▽
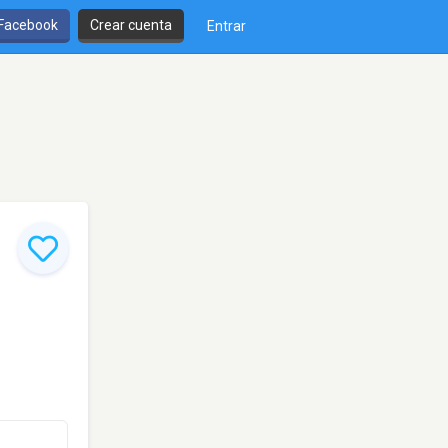
 Facebook
Crear cuenta
Entrar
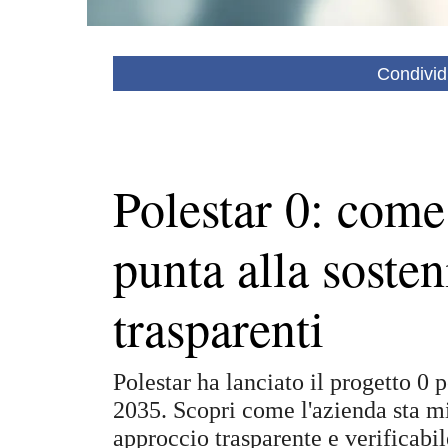
Condivid
Polestar 0: come
punta alla sosten
trasparenti
Polestar ha lanciato il progetto 0 
2035. Scopri come l'azienda sta m
approccio trasparente e verificabil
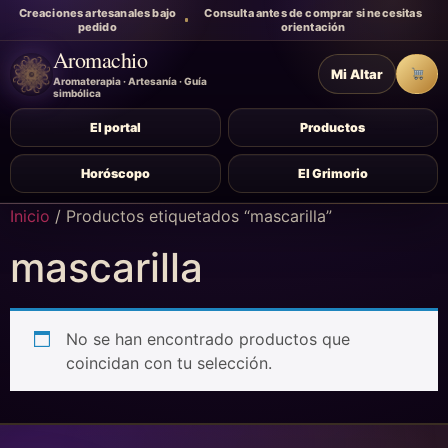
Creaciones artesanales bajo
Consulta antes de comprar si necesitas
pedido
orientación
Aromachio
Mi Altar
Carr
Aromaterapia · Artesanía · Guía
simbólica
El portal
Productos
Horóscopo
El Grimorio
Inicio
/ Productos etiquetados “mascarilla”
mascarilla
No se han encontrado productos que
coincidan con tu selección.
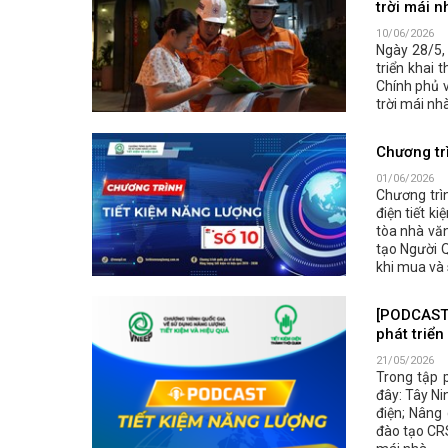
trời mái n
10/06/2026
Ngày 28/5,
triển khai
Chính phủ v
trời mái nh
Chương tr
01/06/2026
Chương trì
điện tiết ki
tòa nhà văn
tạo Người Q
khi mua và 
[PODCAST 
phát triển
21/05/2026
Trong tập 
đây: Tây Ni
điện; Nâng
đào tạo CRS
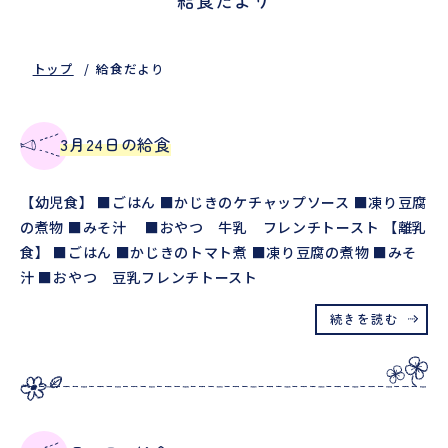
トップ
給食だより
3月24日の給食
【幼児食】 ■ごはん ■かじきのケチャップソース ■凍り豆腐
の煮物 ■みそ汁 ■おやつ 牛乳 フレンチトースト 【離乳
食】 ■ごはん ■かじきのトマト煮 ■凍り豆腐の煮物 ■みそ
汁 ■おやつ 豆乳フレンチトースト
続きを読む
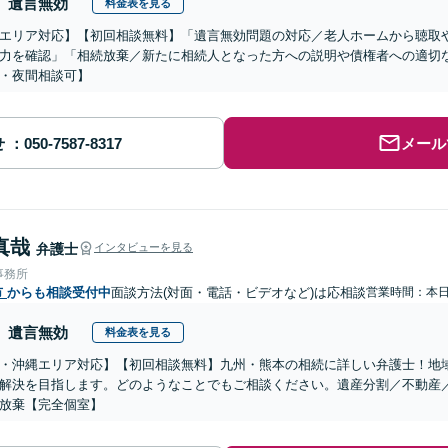
遺言無効
料金表を見る
エリア対応】【初回相談無料】「遺言無効問題の対応／老人ホームから聴取
力を確認」「相続放棄／新たに相続人となった方への説明や債権者への適切
・夜間相談可】
せ
メール
真哉
弁護士
インタビューを見る
事務所
市
からも相談受付中
面談方法(対面・電話・ビデオなど)は応相談
営業時間：本
遺言無効
料金表を見る
・沖縄エリア対応】【初回相談無料】九州・熊本の相続に詳しい弁護士！地
解決を目指します。どのようなことでもご相談ください。遺産分割／不動産
放棄【完全個室】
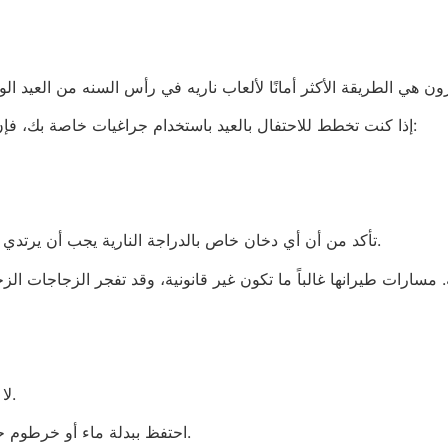
إذا كنت تخطط للاحتفال بالعيد باستخدام جراغيات خاصة بك، فإن الاحتياطات التالية يمكن أن تساعدك في منع حدوث:
• تأكد من أن أي دخان خاص بالدراجة النارية يجب أن يرتدي نظارات أمان لحماية من الشرر أو الحطام المتطاير.
• لا تحاول إعادة إشعال الجراغيات التي لم تعمل صحيح.
• احتفظ ببدلة ماء أو خرطوم حديقة في قبضة اليد في حالة حدوث عطل أو حريق.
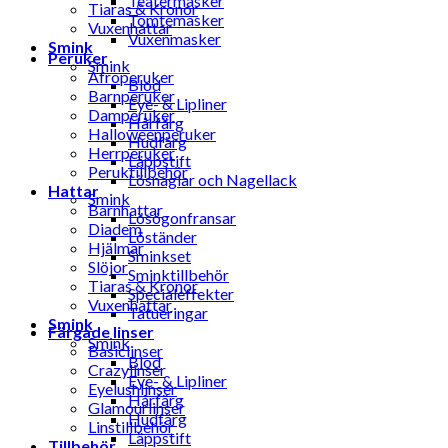
Teatermasker
Tiaras & Kronor
Tomtemasker
Vuxenhattar
Vuxenmasker
Smink
Peruker
Smink
Afroperuker
Blod
Barnperuker
Eye- & Lipliner
Damperuker
Hårfärg
Halloweenperuker
Hudfärg
Herrperuker
Läppstift
Peruktillbehör
Lösnaglar och Nagellack
Hattar
Smink
Barnhattar
Lösögonfransar
Diadem
Löständer
Hjälmar
Sminkset
Slöjor
Sminktillbehör
Tiaras & Kronor
Specialeffekter
Vuxenhattar
Tatueringar
Smink
Färgade linser
Smink
Basiclinser
Blod
Crazylinser
Eye- & Lipliner
Eyelushlinser
Hårfärg
Glamourlinser
Hudfärg
Linstillbehör
Läppstift
Tillbehör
△
Action item: Copy every line of text from the rows above word for word, leaving out the pictures.

Expected answer:
 Facebook
Crear cuenta
Entrar
Condivid
Polestar 0: come
punta alla sosten
trasparenti
Polestar ha lanciato il progetto 0 
2035. Scopri come l'azienda sta m
approccio trasparente e verificabil
Creaciones artesanales bajo
Consulta antes de comprar si necesitas
pedido
orientación
Aromachio
Mi Altar
Carr
Aromaterapia · Artesanía · Guía
simbólica
El portal
Productos
Horóscopo
El Grimorio
Inicio
/ Productos etiquetados “mascarilla”
mascarilla
No se han encontrado productos que
coincidan con tu selección.
trời mái n
10/06/2026
Ngày 28/5,
triển khai
Chính phủ v
trời mái nh
Chương tr
01/06/2026
Chương trì
điện tiết ki
tòa nhà văn
tạo Người Q
khi mua và 
[PODCAST 
phát triển
21/05/2026
Trong tập 
đây: Tây Ni
điện; Nâng
đào tạo CRS
トップ
給食だより
3月24日の給食
【幼児食】 ■ごはん ■かじきのケチャップソース ■凍り豆腐
の煮物 ■みそ汁 ■おやつ 牛乳 フレンチトースト 【離乳
食】 ■ごはん ■かじきのトマト煮 ■凍り豆腐の煮物 ■みそ
汁 ■おやつ 豆乳フレンチトースト
続きを読む
遺言無効
料金表を見る
エリア対応】【初回相談無料】「遺言無効問題の対応／老人ホームから聴取
力を確認」「相続放棄／新たに相続人となった方への説明や債権者への適切
・夜間相談可】
せ
メール
真哉
弁護士
インタビューを見る
事務所
市
からも相談受付中
面談方法(対面・電話・ビデオなど)は応相談
営業時間：本
遺言無効
料金表を見る
・沖縄エリア対応】【初回相談無料】九州・熊本の相続に詳しい弁護士！地
解決を目指します。どのようなことでもご相談ください。遺産分割／不動産
放棄【完全個室】
إذا كنت تخطط للاحتفال بالعيد باستخدام جراغيات خاصة بك، فإن الاحتياطات التالية يمكن أن تساعدك في منع حدوث:
• تأكد من أن أي دخان خاص بالدراجة النارية يجب أن يرتدي نظارات أمان لحماية من الشرر أو الحطام المتطاير.
• لا تحاول إعادة إشعال الجراغيات التي لم تعمل صحيح.
• احتفظ ببدلة ماء أو خرطوم حديقة في قبضة اليد في حالة حدوث عطل أو حريق.
Teatermasker
Tiaras & Kronor
Tomtemasker
Vuxenhattar
Vuxenmasker
Smink
Peruker
Smink
Afroperuker
Blod
Barnperuker
Eye- & Lipliner
Damperuker
Hårfärg
Halloweenperuker
Hudfärg
Herrperuker
Läppstift
Peruktillbehör
Lösnaglar och Nagellack
Hattar
Smink
Barnhattar
Lösögonfransar
Diadem
Löständer
Hjälmar
Sminkset
Slöjor
Sminktillbehör
Tiaras & Kronor
Specialeffekter
Vuxenhattar
Tatueringar
Smink
Färgade linser
Smink
Basiclinser
Blod
Crazylinser
Eye- & Lipliner
Eyelushlinser
Hårfärg
Glamourlinser
Hudfärg
Linstillbehör
Läppstift
Tillbehör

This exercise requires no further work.